A cross-tree is a structural support on a sailing craft, used to hold the lines, known as shrouds, that support the mast. It is part of the rigging known as the top, and is also referred to as a crosstree, depending on regional spelling preferences. Other ships may use devices known as spreaders for a similar purpose. More generally, a cross-tree is any kind of supportive horizontal beam, such as a beam put in place for tethering horses in a stable.
Each mast has two cross-trees, located on either side of the mast. The shrouds attach to them and run down to the deck. Providing support from both sides, they keep the mast fixed in place, even in adverse conditions. Sometimes, other anchoring lines will be placed down the length of the mast as well. Rigging can be positioned above the cross-trees of the mast for various purposes and the entire rigging is carefully designed to avoid tangling or impinging on lines, as this could pose a safety issue for sailors and people on board.

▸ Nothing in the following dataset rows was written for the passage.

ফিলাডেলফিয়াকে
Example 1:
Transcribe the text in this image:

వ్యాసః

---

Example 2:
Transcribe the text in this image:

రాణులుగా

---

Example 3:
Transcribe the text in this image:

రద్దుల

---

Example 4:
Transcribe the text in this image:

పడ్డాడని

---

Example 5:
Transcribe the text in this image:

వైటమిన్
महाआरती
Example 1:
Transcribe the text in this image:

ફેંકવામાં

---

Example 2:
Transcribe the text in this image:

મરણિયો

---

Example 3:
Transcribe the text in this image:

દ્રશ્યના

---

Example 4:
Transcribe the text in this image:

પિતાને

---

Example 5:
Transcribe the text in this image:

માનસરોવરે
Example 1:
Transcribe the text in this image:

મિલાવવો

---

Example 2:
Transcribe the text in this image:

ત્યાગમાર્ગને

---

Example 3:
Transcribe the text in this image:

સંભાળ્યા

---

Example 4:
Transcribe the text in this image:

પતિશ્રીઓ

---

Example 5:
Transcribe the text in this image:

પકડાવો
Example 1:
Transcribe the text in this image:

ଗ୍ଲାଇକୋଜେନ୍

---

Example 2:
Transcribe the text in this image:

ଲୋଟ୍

These structural supports are installed with care, as they need to be able to withstand pressure and endure hash conditions. Salt spray and ultraviolet radiation can both be found in abundance around a ship and both can be very damaging. Durable woods are used and may be tarred or otherwise treated to make them more resistant, and the cross-tree is carefully fixed in place to make sure it will not give under stress. It is also regularly inspected by sailors for signs of wear, along with other aspects of the mast and rigging. Failure of a cross-tree could be catastrophic and this section of the ship is very important.

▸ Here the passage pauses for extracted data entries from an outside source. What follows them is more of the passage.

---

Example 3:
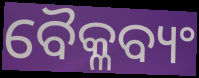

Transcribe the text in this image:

ବୈକ୍ଳବ୍ୟଂ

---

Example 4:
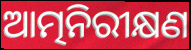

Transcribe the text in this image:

ଆତ୍ମନିରୀକ୍ଷଣ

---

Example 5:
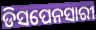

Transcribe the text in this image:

ଡିସପେନସାରୀ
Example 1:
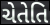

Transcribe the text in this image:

ચેતેતિ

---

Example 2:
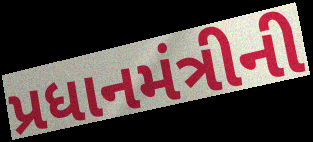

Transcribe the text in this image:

પ્રધાનમંત્રીની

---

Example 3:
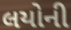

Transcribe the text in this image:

લયોની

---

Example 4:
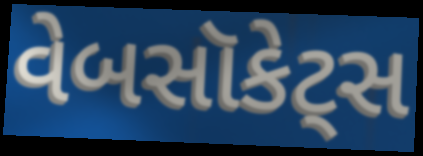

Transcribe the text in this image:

વેબસૉકેટ્સ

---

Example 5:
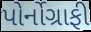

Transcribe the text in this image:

પોર્નોગ્રાફી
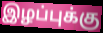
இழப்புக்கு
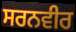
ਸਰਨਵੀਰ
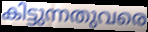
കിട്ടുന്നതുവരെ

When ships are designed, the designer thinks about the kinds of stresses on board and in the conditions where the ship will be used and addresses these concerns. This can include moving rigging to accommodate special needs, as well as varying rigging designs for different kinds of boats. Most ships today primarily use masts for communications apparatus rather than sailing rigging, as other modes of power are available, and the cross-tree can serve a dual purpose by holding up equipment.
Replacement of worn and damaged cross-trees ideally takes place in the controlled environment of a shipyard, where the ship can be stripped of rigging to perform maintenance. The mast will need to be carefully lowered and is often serviced at the same time, checking for cracks, rot, and other signs of wear to determine if it also needs to be replaced.